┌──

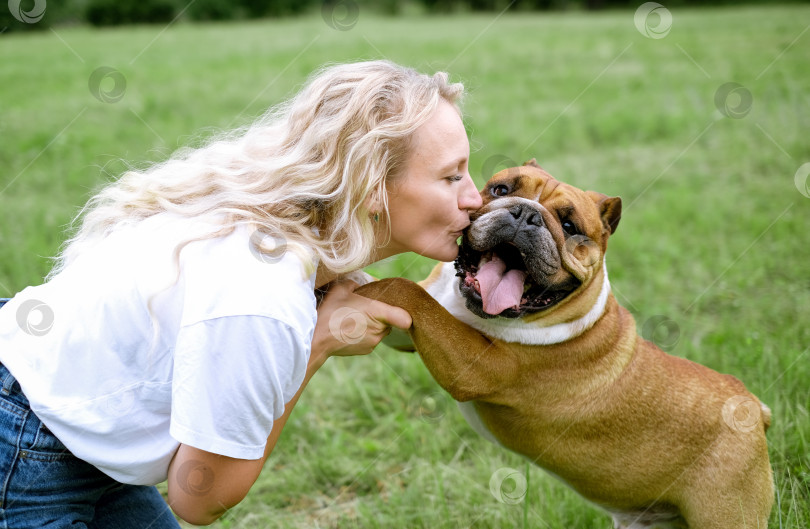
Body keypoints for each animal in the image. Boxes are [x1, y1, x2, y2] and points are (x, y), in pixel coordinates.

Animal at [356, 161, 772, 528]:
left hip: (725, 513)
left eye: (570, 226)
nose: (526, 213)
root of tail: (757, 409)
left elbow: (403, 289)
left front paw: (357, 296)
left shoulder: (474, 365)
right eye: (501, 190)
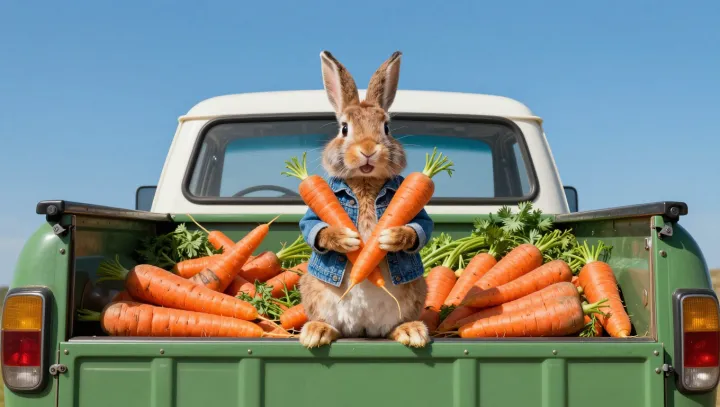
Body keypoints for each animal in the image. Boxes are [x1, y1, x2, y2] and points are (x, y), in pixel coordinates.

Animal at [296, 50, 433, 349]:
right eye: (344, 128)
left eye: (387, 127)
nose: (368, 149)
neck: (365, 183)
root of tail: (362, 329)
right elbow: (312, 226)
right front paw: (345, 239)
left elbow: (421, 226)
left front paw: (391, 237)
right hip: (315, 293)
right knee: (333, 326)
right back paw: (316, 332)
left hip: (413, 294)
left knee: (392, 328)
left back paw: (411, 332)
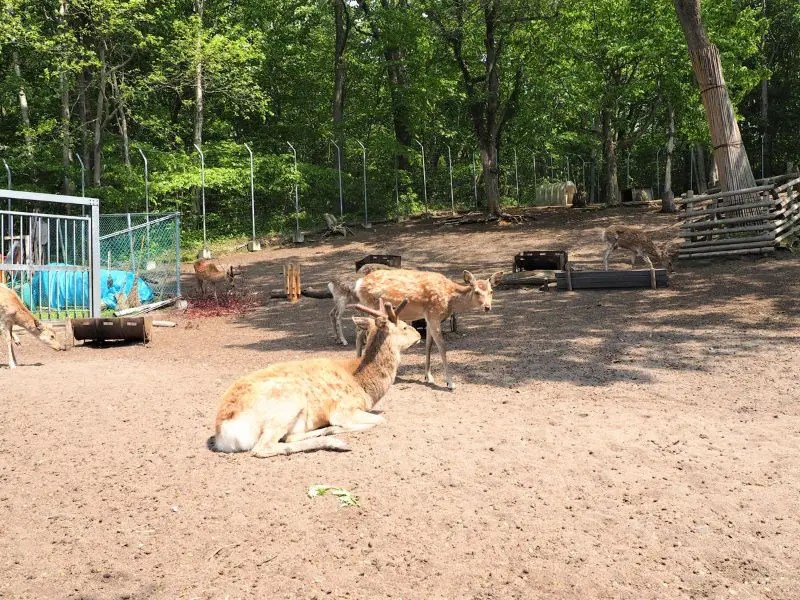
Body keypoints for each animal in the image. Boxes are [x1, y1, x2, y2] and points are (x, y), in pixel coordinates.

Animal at [211, 298, 418, 458]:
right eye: (404, 326)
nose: (418, 335)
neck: (363, 386)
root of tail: (223, 433)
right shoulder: (343, 409)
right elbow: (380, 420)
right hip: (288, 403)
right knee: (263, 447)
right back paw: (337, 442)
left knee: (287, 437)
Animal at [354, 268, 504, 390]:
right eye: (477, 292)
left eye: (491, 291)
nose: (487, 307)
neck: (450, 298)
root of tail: (358, 284)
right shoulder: (434, 314)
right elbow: (442, 346)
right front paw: (450, 383)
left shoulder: (428, 317)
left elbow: (428, 345)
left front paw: (428, 377)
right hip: (371, 307)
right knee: (361, 333)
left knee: (360, 331)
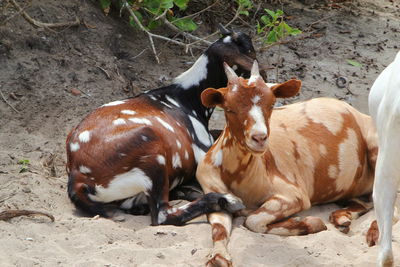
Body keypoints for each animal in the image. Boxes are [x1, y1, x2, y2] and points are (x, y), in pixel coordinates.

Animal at [65, 28, 258, 226]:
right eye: (251, 51)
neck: (187, 97)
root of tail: (77, 177)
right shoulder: (205, 154)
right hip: (152, 151)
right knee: (162, 215)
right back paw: (225, 200)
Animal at [198, 61, 380, 266]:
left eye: (271, 104)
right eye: (229, 108)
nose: (259, 138)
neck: (240, 176)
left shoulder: (293, 195)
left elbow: (253, 221)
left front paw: (309, 223)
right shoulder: (213, 194)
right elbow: (219, 229)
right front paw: (218, 256)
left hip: (376, 145)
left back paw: (374, 233)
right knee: (368, 201)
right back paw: (342, 218)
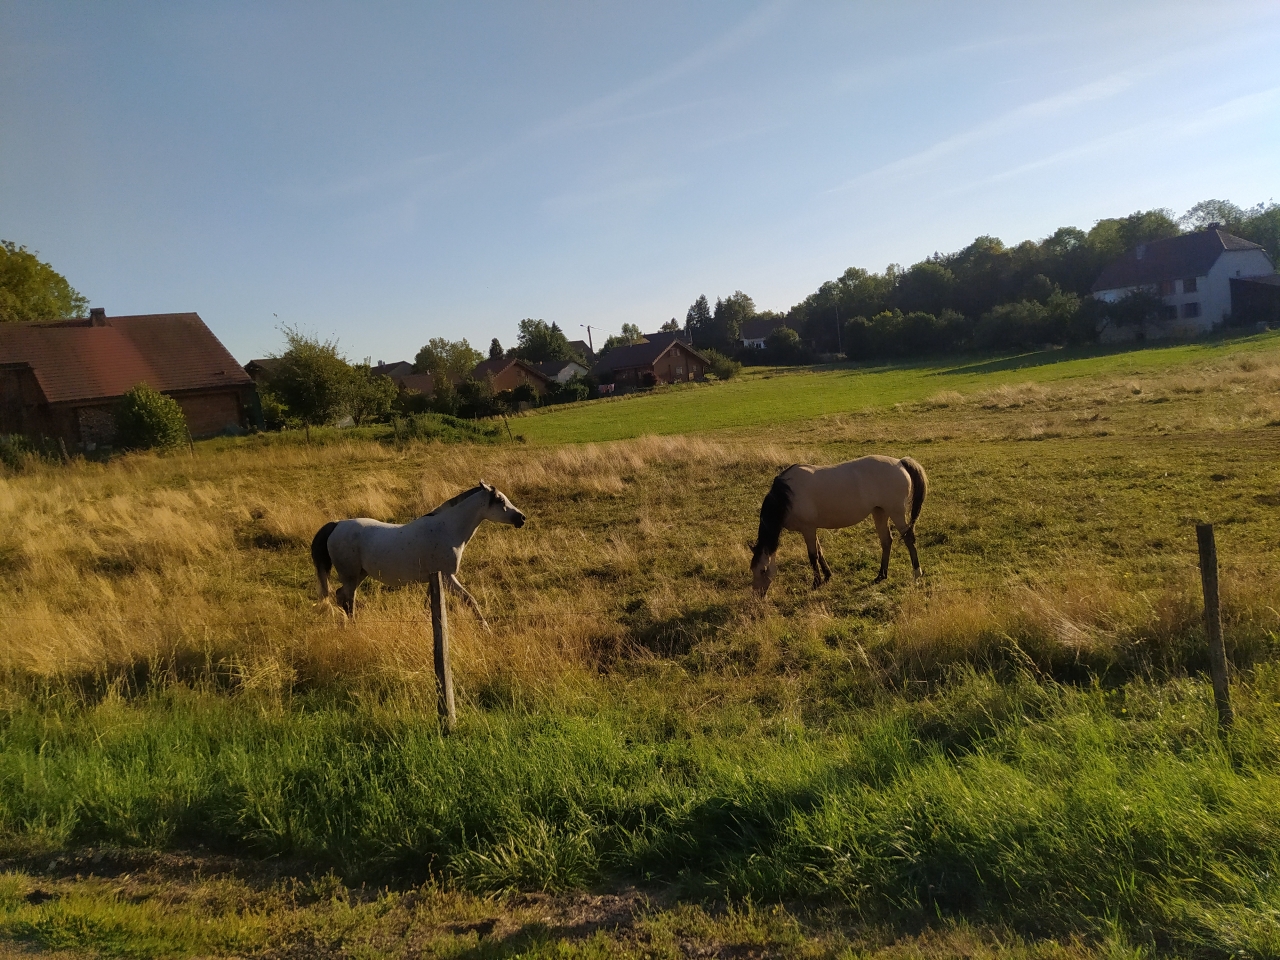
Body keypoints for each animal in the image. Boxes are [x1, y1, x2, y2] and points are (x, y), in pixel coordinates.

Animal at [310, 481, 526, 625]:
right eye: (499, 500)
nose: (522, 518)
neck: (446, 529)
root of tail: (337, 525)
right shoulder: (447, 577)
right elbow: (470, 600)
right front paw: (486, 628)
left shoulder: (435, 578)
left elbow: (429, 604)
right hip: (350, 575)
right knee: (347, 598)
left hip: (359, 575)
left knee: (342, 596)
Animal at [750, 456, 927, 597]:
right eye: (752, 569)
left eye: (763, 570)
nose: (758, 595)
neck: (786, 495)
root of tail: (900, 462)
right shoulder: (812, 529)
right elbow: (820, 551)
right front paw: (828, 576)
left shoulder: (808, 529)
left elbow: (813, 556)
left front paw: (816, 583)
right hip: (880, 512)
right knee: (886, 541)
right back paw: (881, 575)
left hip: (896, 512)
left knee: (909, 539)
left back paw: (917, 573)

└──

#### Assignment
Except for the pictures, copy the material above exactly.

#### Task result
Body keypoints for each animal in the image. Boxes are [x1, y1, x2, y2] and points are (x, y), in pixel coordinates.

Animal at [356, 161, 772, 528]:
left hip: (725, 513)
left eye: (570, 226)
nose: (526, 213)
root of tail: (757, 409)
left elbow: (403, 289)
left front paw: (357, 296)
left shoulder: (474, 365)
right eye: (501, 190)
Body keypoints for each animal in the image. Boxes are [x1, y1, x2, y2] and points are (x, y), in pixel coordinates.

Animal at [296, 50, 433, 349]:
right eye: (344, 128)
left eye: (387, 127)
nose: (368, 149)
neck: (365, 183)
root of tail: (362, 329)
right elbow: (312, 226)
right front paw: (345, 239)
left elbow: (421, 226)
left front paw: (391, 237)
right hip: (315, 293)
right knee: (333, 326)
right back paw: (316, 332)
left hip: (413, 294)
left knee: (392, 328)
left back paw: (411, 332)
Body keypoints for each animal in the image. Boxes are [x1, y1, x2, y2] and points are (x, y), in pixel coordinates.

Animal at [211, 298, 418, 458]:
right eye: (404, 326)
nose: (418, 335)
neck: (363, 386)
root of tail: (223, 433)
right shoulder: (343, 409)
right elbow: (380, 420)
right hip: (288, 403)
right knee: (263, 447)
right back paw: (337, 442)
left knee: (287, 437)
Animal at [354, 268, 504, 390]:
right eye: (477, 292)
left eye: (491, 291)
nose: (487, 307)
neck: (450, 298)
root of tail: (358, 284)
right shoulder: (434, 314)
right elbow: (442, 346)
right front paw: (450, 383)
left shoulder: (428, 317)
left elbow: (428, 345)
left front paw: (428, 377)
right hip: (371, 307)
right knee: (361, 333)
left knee: (360, 331)
Body keypoints for each animal in the image. Boxes are [x1, y1, x2, y2] and points are (x, y), in pixel coordinates.

Animal at [65, 28, 258, 226]:
right eye: (251, 51)
neck: (187, 97)
root of tail: (77, 177)
right shoulder: (205, 154)
right hip: (152, 151)
right knee: (162, 215)
right back paw: (225, 200)
Animal at [198, 61, 380, 266]:
left eye: (271, 104)
right eye: (229, 108)
nose: (259, 138)
neck: (240, 176)
left shoulder: (293, 195)
left elbow: (253, 221)
left front paw: (309, 223)
right shoulder: (213, 194)
right elbow: (219, 229)
right front paw: (218, 256)
left hip: (376, 145)
left back paw: (374, 233)
right knee: (368, 201)
right back paw: (342, 218)
Body keypoints for each animal in the image. Boxes are [x1, y1, x2, y2] and points are (x, y), in pixel coordinates.

Animal at [310, 481, 526, 625]:
right eye: (499, 500)
nose: (522, 518)
neck: (446, 529)
root of tail: (337, 525)
right shoulder: (447, 577)
right elbow: (470, 600)
right front paw: (486, 628)
left shoulder: (435, 578)
left elbow: (429, 604)
right hip: (350, 575)
right knee: (347, 598)
left hip: (359, 575)
left knee: (342, 596)
Animal at [750, 456, 927, 597]:
right eye: (752, 569)
left eye: (763, 570)
nose: (758, 595)
neck: (786, 495)
root of tail: (900, 462)
right shoulder: (812, 529)
right elbow: (820, 551)
right front paw: (828, 576)
left shoulder: (808, 529)
left elbow: (813, 556)
left front paw: (816, 583)
right hip: (880, 512)
right knee: (886, 541)
right back paw: (881, 575)
left hip: (896, 512)
left knee: (909, 539)
left back paw: (917, 573)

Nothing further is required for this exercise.